Introduction: How to Calculate the Capacity of Batteries
Hello! My name is Nicholas Anand! I am a 13-year-old electrical engineer, along with some other professions.
My science fair project for this year involves calculating the capacity of batteries, so I thought I would educate y'all on Instructables on how to do it, too!
I hope you learn something from my tutorial and enjoy it,
Step 1: What You Need
Unfortunately, calculating the capacity of a battery isn't as easy as you'd think it would be. You will need a lot of different items, which I have listed below.
- Multimeter with current test
- Multimeter test leads
- Resistor with low resistance but high wattage (I find 1 Ohm per 1.5 volts on battery)
- Battery holder(s)
- Smartphone with stopwatch app or other form of stopwatch
- Material to protect surface from burn marks
- Switch (light switches work very well)
- Fire extinguisher for putting out fires caused by exploding batteries or flames caused by heat from resistors
- Computer with Microsoft Excel and Calculator (not required, but makes it MUCH easier)
Step 2: Building the Circuit
The picture above is a diagram of my circuit. I have a series circuit with a multimeter on the current setting, a switch, and a resistor.
The circuit is relatively simple to build. Make sure your resistor can handle the wattage you are going to be putting on it! Also, be sure to put a fan blowing on the resistors, and put a material like hardwood under the resistors to ensure that the surface below won't be scorched.
Step 3: Collecting Data
WAIT! DON'T SWITCH ON YOUR CIRCUIT YET!
Before you start, make sure you're prepared and know what you're supposed to be doing.
Once your circuit is built, get out your paper/notebook and write down what batteries you are testing and what load you are putting on them. Trust me - it helps.
Next, draw this table:
At the same time you turn on your circuit, turn on your stopwatch. At certain intervals (e.g. 15 minutes), write down (1) the time displayed on the stopwatch (2) the current that the batteries are supplying.
Step 4: Turning Your Data Into Numbers & Graphs
Once the batteries have reached about 0.1 amps, they are dead. Disconnect them and let your circuit cool down. Copy the data from the notebook into Excel. I find it is often helpful to create a graph of your data, like the one pictured above.

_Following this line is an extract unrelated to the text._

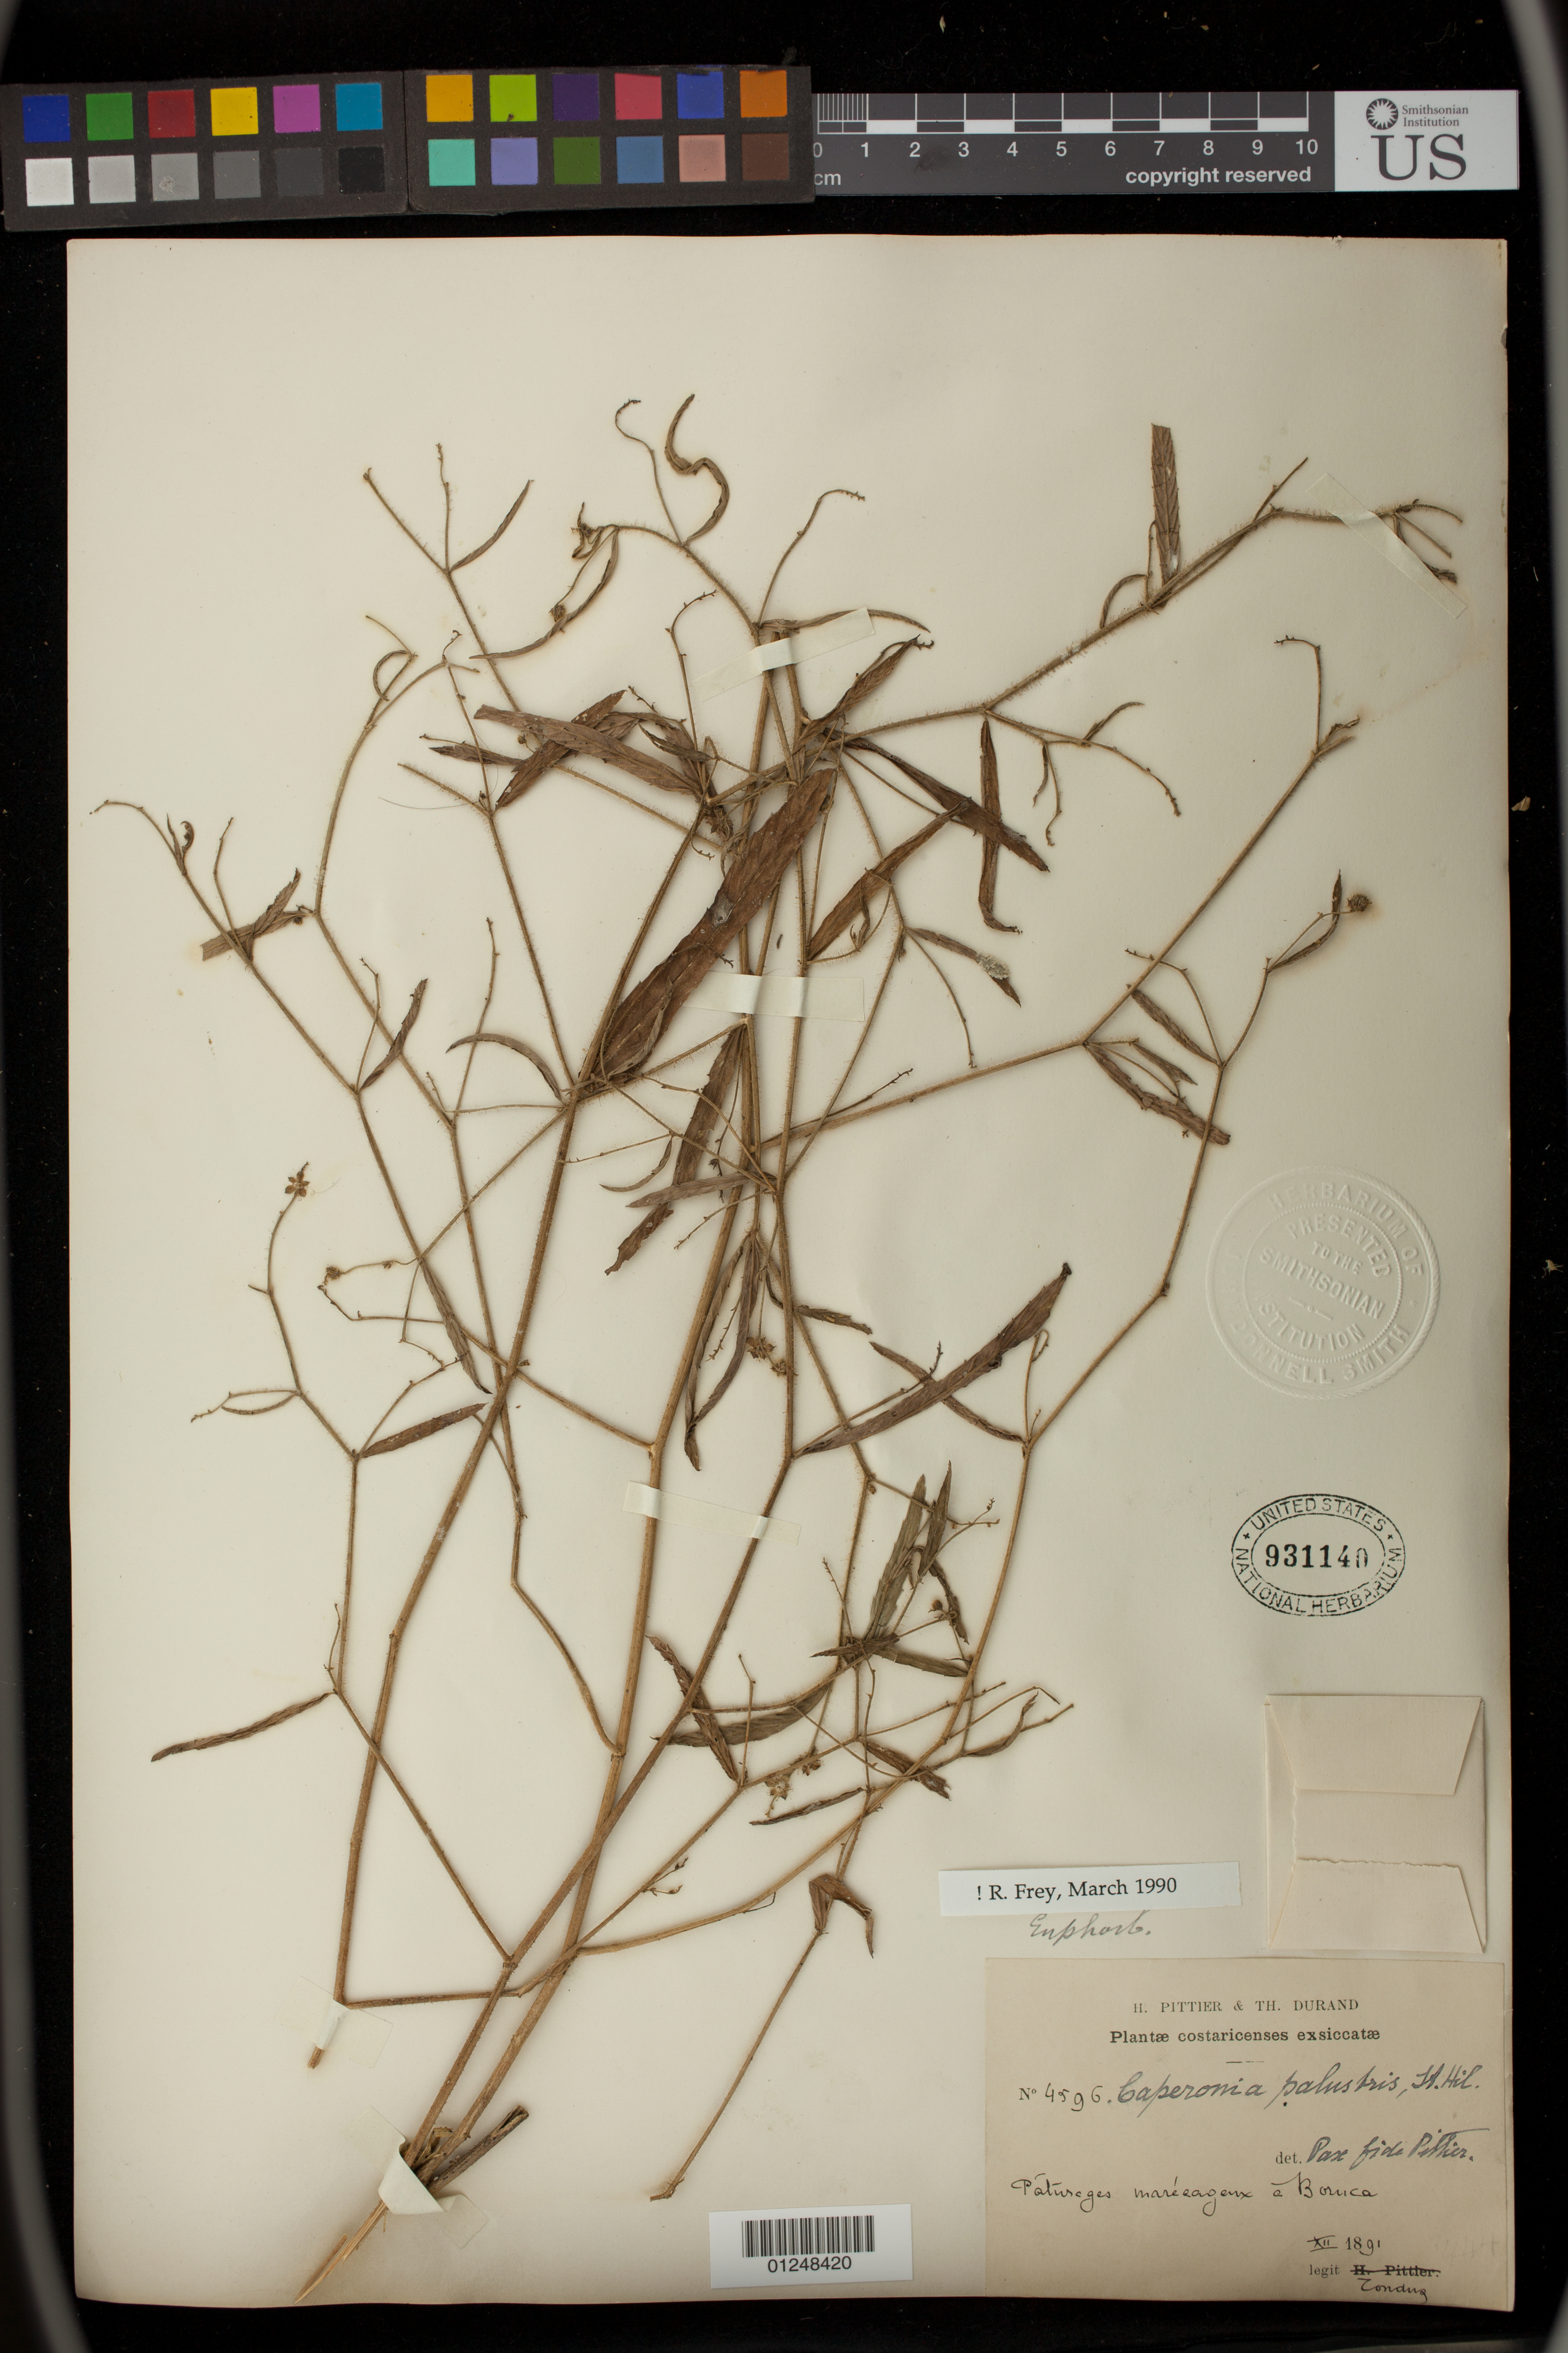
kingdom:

Now, use this formula to turn your data into a number in ampere-hours.
Ah = (for every pair of numbers - add them together) T x C
Ah would be the capacity, T would be the time (in hours) since the last check, and C would be the current in amps.
If you want, multiply your number by 1000 to get milliamp-hours.
Step 5: Conclusion
I hope that you learned something from this tutorial. Now, you should know how to calculate the capacity of batteries for many different purposes.